You vote: Voters will select state delegates during this year’s primary election. In Johnson County, Republicans have 33 candidates running for 40 open spots, and the party chairperson will select the other seven. Democrats have 33 candidates for 32 spots, meaning voters will be selecting the candidates.

They vote: State delegates go to their political party’s state conventions to select the Republican and Democrat candidates for state lieutenant governor, attorney general and superintendent of public instruction. They also select delegates for their party’s national convention. Republicans will meet June 11, and Democrats will meet June 18.

You vote again: The candidates selected for state office will face each other in the general election this fall.

National delegates

Who: In each congressional district, national delegates and alternates are chosen from a pool of people who apply. They do not have to be, but can be, the state delegates voters choose in the election. Each of those delegates is picked based on their past voting history, showing they have consistently voted Democrat or Republican, and whether they can afford the fee and expenses of attending the national convention — estimated at $2,000 to $3,500.

How they’re picked:

For the Republican Party, a caucus from each congressional district selects three national delegates and three alternates and one other person, called a presidential elector. District officers, who are elected by the members of each congressional district’s committee, along with the chairperson and vice chairperson of each county’s political party, or their representative in that district, select the delegates. The Republican Party state committee will also select 24 at-large delegates, 24 alternates and two presidential electors.

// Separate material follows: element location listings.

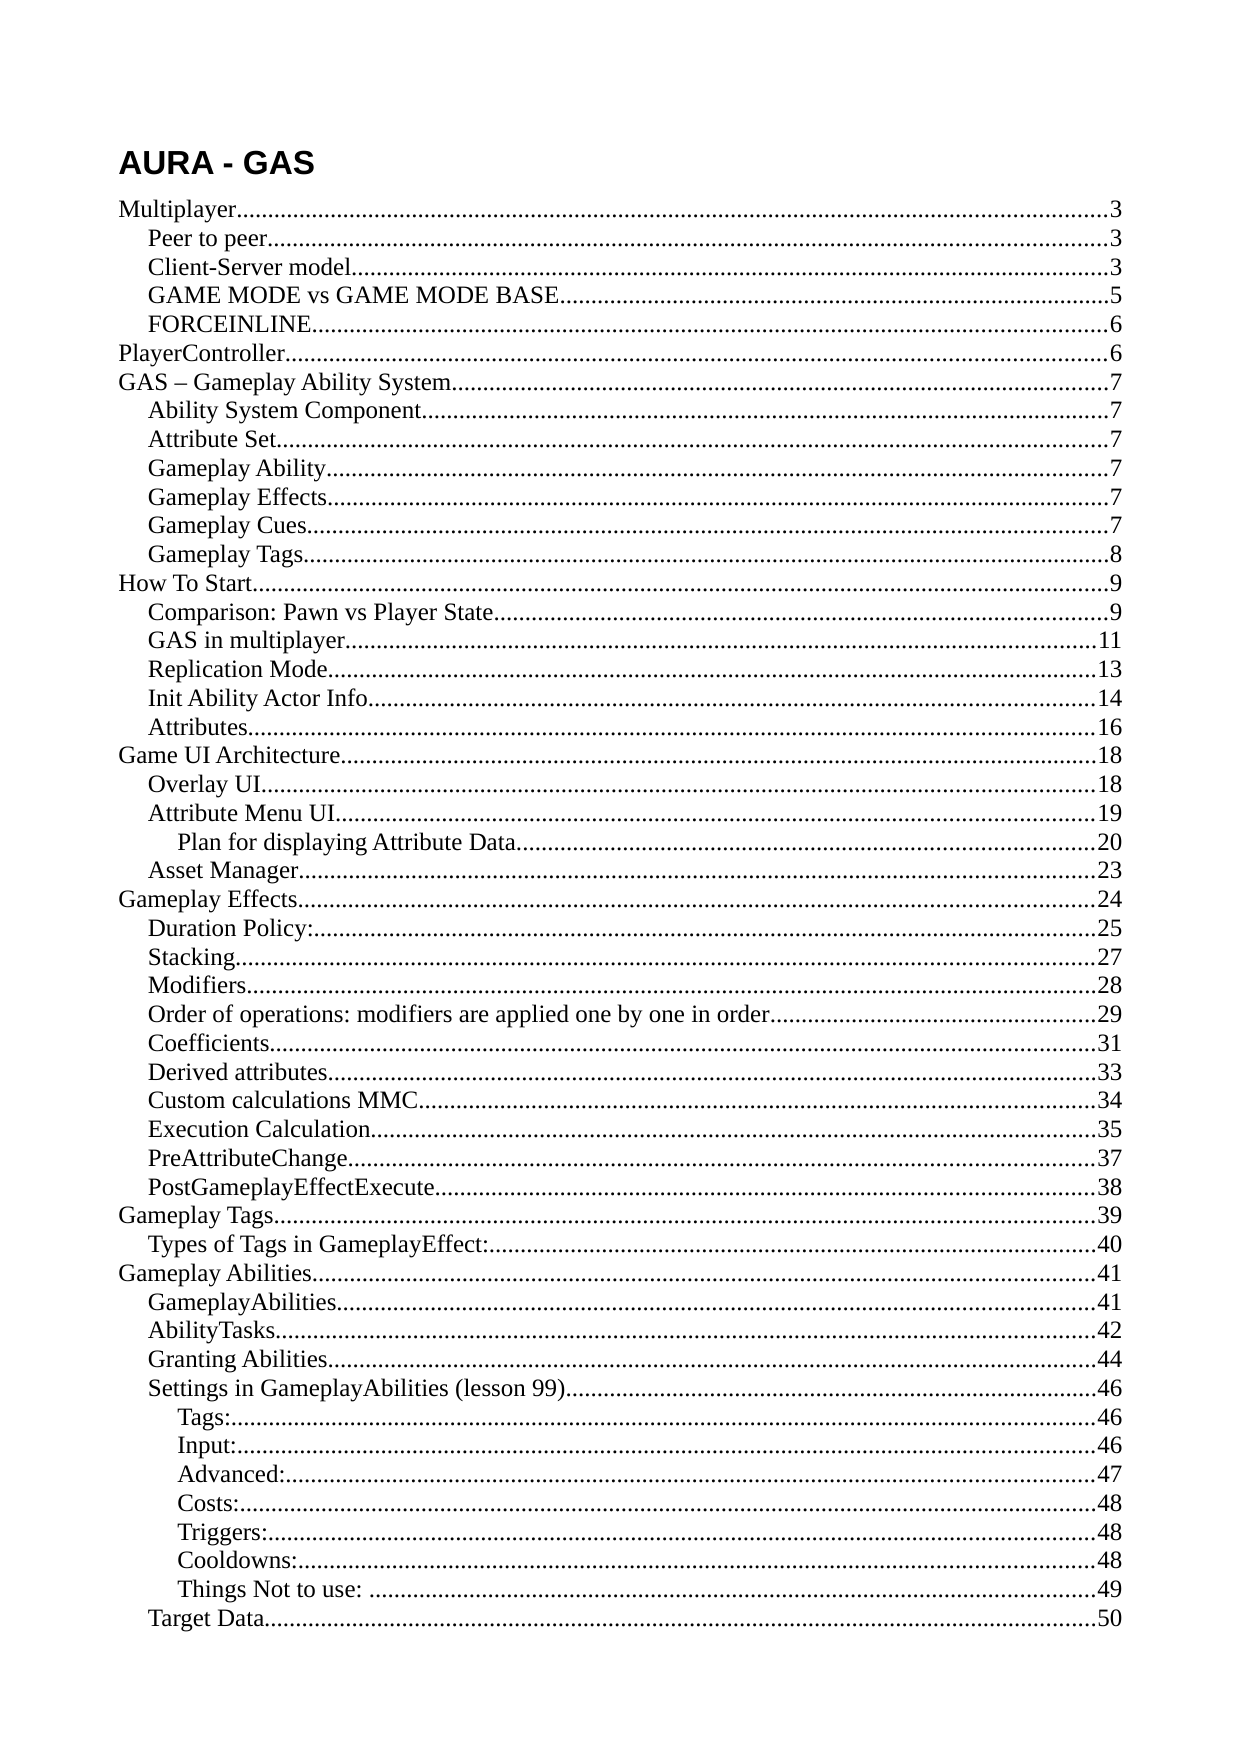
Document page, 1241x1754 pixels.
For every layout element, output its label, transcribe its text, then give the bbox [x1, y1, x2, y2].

text Replication Mode 13 [148, 654, 1122, 683]
text GAS in multiplayer 11 [148, 625, 1122, 654]
text Stacking 27 [148, 942, 1122, 970]
text Game UI Architecture 18 [118, 740, 1122, 769]
text Target Data 50 [148, 1603, 1122, 1632]
text AbilityTasks 42 [148, 1315, 1122, 1344]
text GAME MODE vs GAME MODE BASE 5 [148, 280, 1122, 309]
text Things Not to use: 49 [177, 1574, 1122, 1603]
text Input: 46 [177, 1430, 1122, 1459]
text Types of Tags in GameplayEffect: 40 [148, 1229, 1122, 1258]
text Client-Server model 3 [148, 252, 1122, 280]
text PostGameplayEffectExecute 38 [148, 1172, 1122, 1200]
text Attribute Menu UI 19 [148, 798, 1122, 827]
text Comparison: Pawn vs Player State 9 [148, 597, 1122, 625]
text Plan for displaying Attribute Data. 20 [177, 827, 1122, 855]
text Attribute Set 7 [148, 424, 1122, 453]
text Tags: 46 [177, 1402, 1122, 1430]
text Gameplay Effects 7 [148, 482, 1122, 510]
text Derived attributes 33 [148, 1057, 1122, 1085]
text How To Start 9 [118, 568, 1122, 597]
text GAS – Gameplay Ability System 7 [118, 367, 1122, 395]
text Order of operations: modifiers are applied one by one in order 29 [148, 999, 1122, 1028]
text FORCEINLINE 6 [148, 309, 1122, 338]
text Granting Abilities 44 [148, 1344, 1122, 1373]
text Custom calculations MMC 34 [148, 1085, 1122, 1114]
text Gameplay Tags 39 [118, 1200, 1122, 1229]
text Modifiers 28 [148, 970, 1122, 999]
text Asset Manager 23 [148, 855, 1122, 884]
text Settings in GameplayAbilities (lesson 99) 46 [148, 1373, 1122, 1402]
text Multiplayer 3 [118, 194, 1122, 223]
text Triggers: 48 [177, 1517, 1122, 1545]
text Execution Calculation 35 [148, 1114, 1122, 1143]
text Gameplay Tags 8 [148, 539, 1122, 568]
text PlayerController 6 [118, 338, 1122, 367]
text Coefficients 31 [148, 1028, 1122, 1057]
subtitle AURA - GAS [118, 143, 1122, 182]
text Advanced: 47 [177, 1459, 1122, 1488]
text Overlay UI 18 [148, 769, 1122, 798]
text Cooldowns: 48 [177, 1545, 1122, 1574]
text Ability System Component 7 [148, 395, 1122, 424]
text Init Ability Actor Info 14 [148, 683, 1122, 712]
text Gameplay Effects 24 [118, 884, 1122, 913]
text Gameplay Ability 7 [148, 453, 1122, 482]
text PreAttributeChange 37 [148, 1143, 1122, 1172]
text Attributes 16 [148, 712, 1122, 740]
text Gameplay Cues 7 [148, 510, 1122, 539]
text Gameplay Abilities 41 [118, 1258, 1122, 1287]
text Costs: 48 [177, 1488, 1122, 1517]
text Duration Policy: 25 [148, 913, 1122, 942]
text GameplayAbilities 41 [148, 1287, 1122, 1315]
text Peer to peer 3 [148, 223, 1122, 252]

At the state convention, members of the Democratic Party choose a total of 56 people from the nine Congressional districts, along with 18 at-large delegates from anywhere in the state, and nine super delegates, who include the state’s members of the Democratic National Committee, and Democrats who are in elected offices for U.S. Senate or Congress or governor.

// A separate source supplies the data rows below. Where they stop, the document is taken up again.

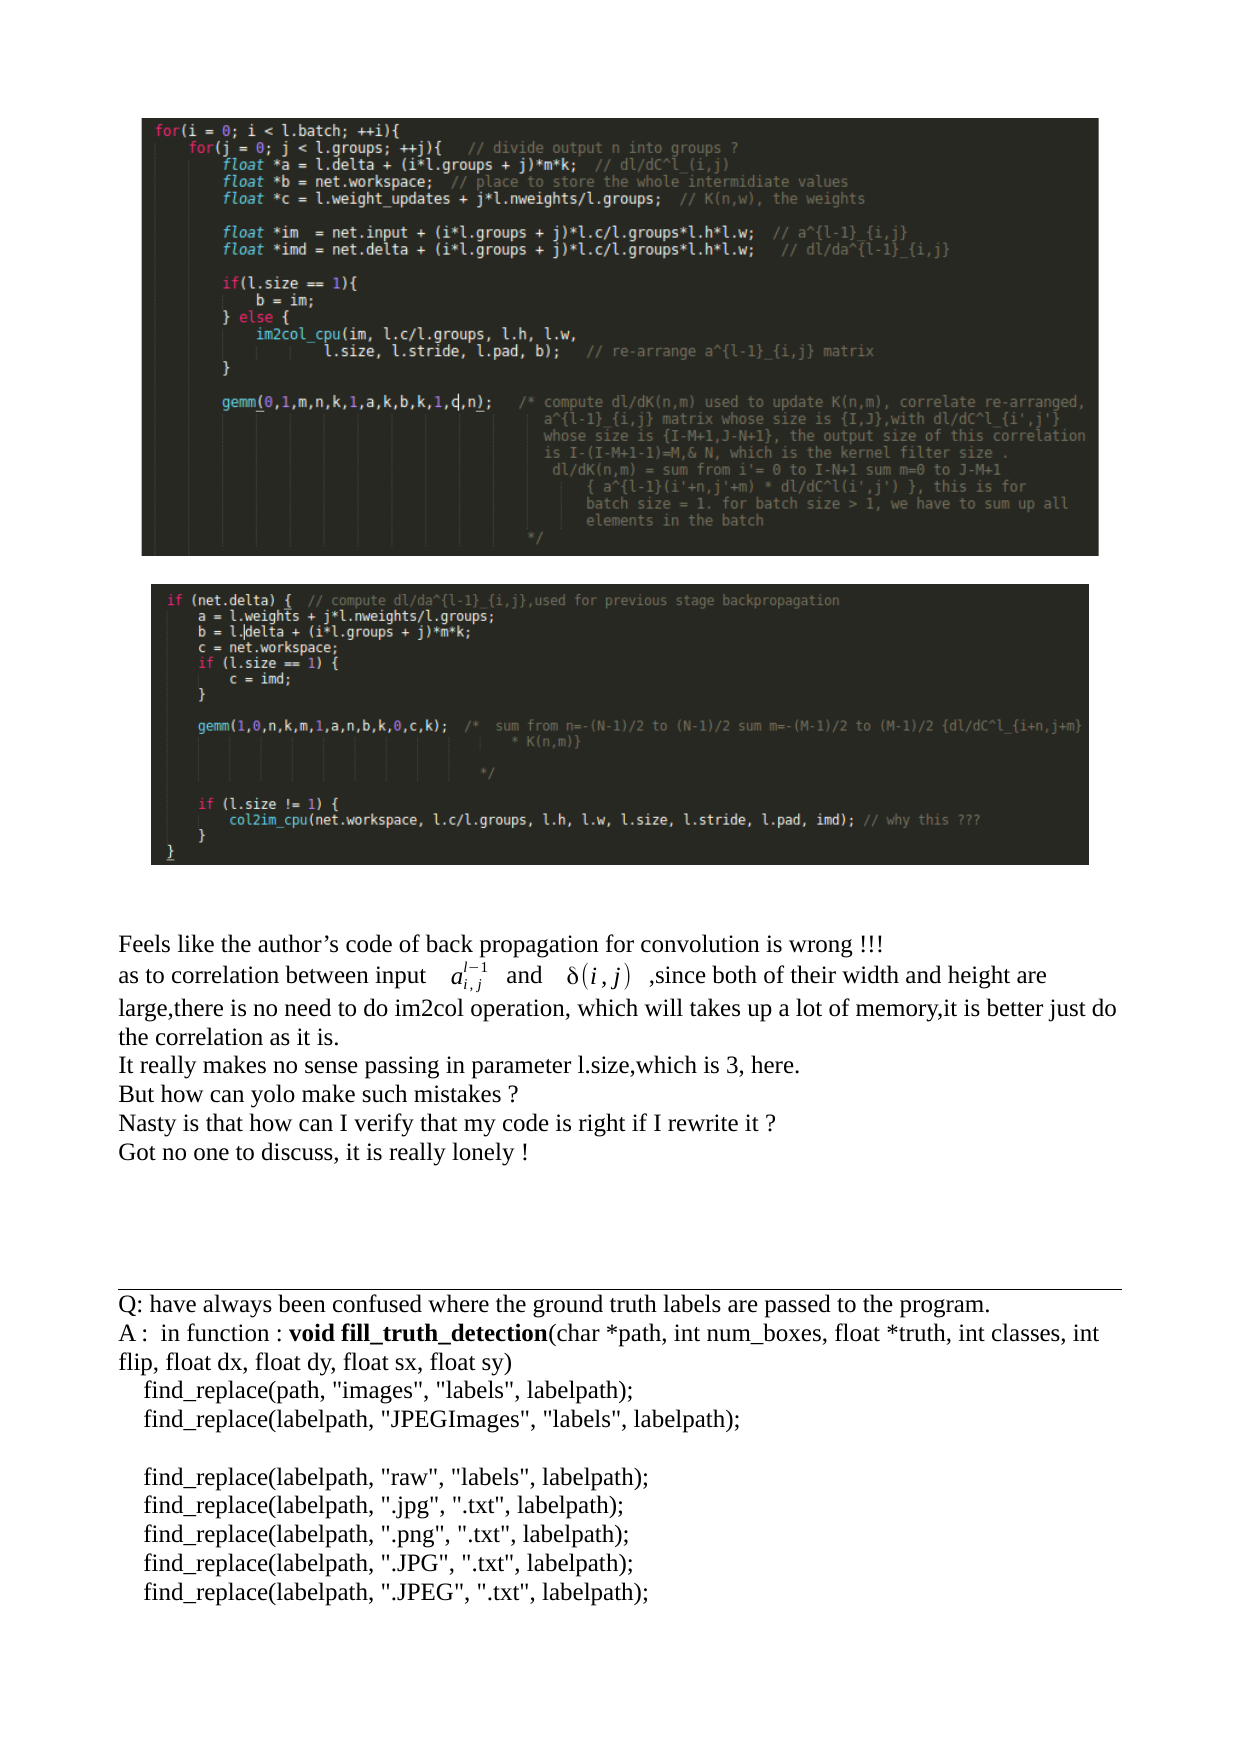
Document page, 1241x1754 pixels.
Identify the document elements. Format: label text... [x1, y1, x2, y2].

text find_replace(labelpath, "raw", "labels", labelpath); [118, 1462, 1122, 1490]
text Nasty is that how can I verify that my code is right if I rewrite it ? [118, 1108, 1122, 1137]
text But how can yolo make such mistakes ? [118, 1079, 1122, 1108]
picture [151, 584, 1089, 865]
text find_replace(labelpath, ".JPEG", ".txt", labelpath); [118, 1577, 1122, 1605]
text find_replace(labelpath, ".png", ".txt", labelpath); [118, 1519, 1122, 1548]
picture [141, 118, 1099, 556]
text find_replace(labelpath, "JPEGImages", "labels", labelpath); [118, 1404, 1122, 1433]
text A : in function : void fill_truth_detection(char *path, int num_boxes, float *truth, int classes, int flip, float dx, float dy, float sx, float sy) [118, 1318, 1122, 1375]
text Feels like the author’s code of back propagation for convolution is wrong !!! [118, 929, 1122, 958]
text find_replace(path, "images", "labels", labelpath); [118, 1375, 1122, 1404]
text Q: have always been confused where the ground truth labels are passed to the program. [118, 1290, 1122, 1318]
text It really makes no sense passing in parameter l.size,which is 3, here. [118, 1050, 1122, 1079]
text as to correlation between input and ,since both of their width and height are large,there is no need to do im2col operation, which will takes up a lot of memory,it is better just do the correlation as it is. [118, 958, 1122, 1050]
text find_replace(labelpath, ".JPG", ".txt", labelpath); [118, 1548, 1122, 1577]
text Got no one to discuss, it is really lonely ! [118, 1137, 1122, 1165]
text find_replace(labelpath, ".jpg", ".txt", labelpath); [118, 1490, 1122, 1519]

Their role: The delegates attend their party’s national convention, where a presidential candidate is selected. The Republican Party’s national convention will be from July 18 to 21 in Cleveland, and the Democratic Party’s national convention will be July 25 to 28 in Philadelphia.

How they vote

Republicans: On the first round of voting, Indiana delegates are required to vote for the candidate who won the primary election in Indiana. Other states do not have the same requirements. If no clear candidate is chosen in that first vote, then the delegates are allowed to vote for other candidates.

Democrats: Delegate votes are divided based on how many votes a candidate garnered in that state’s primary election, as long as they got more than 15 percent of the vote. The exception to that rule is with super delegates, who can vote for the candidate of their choice.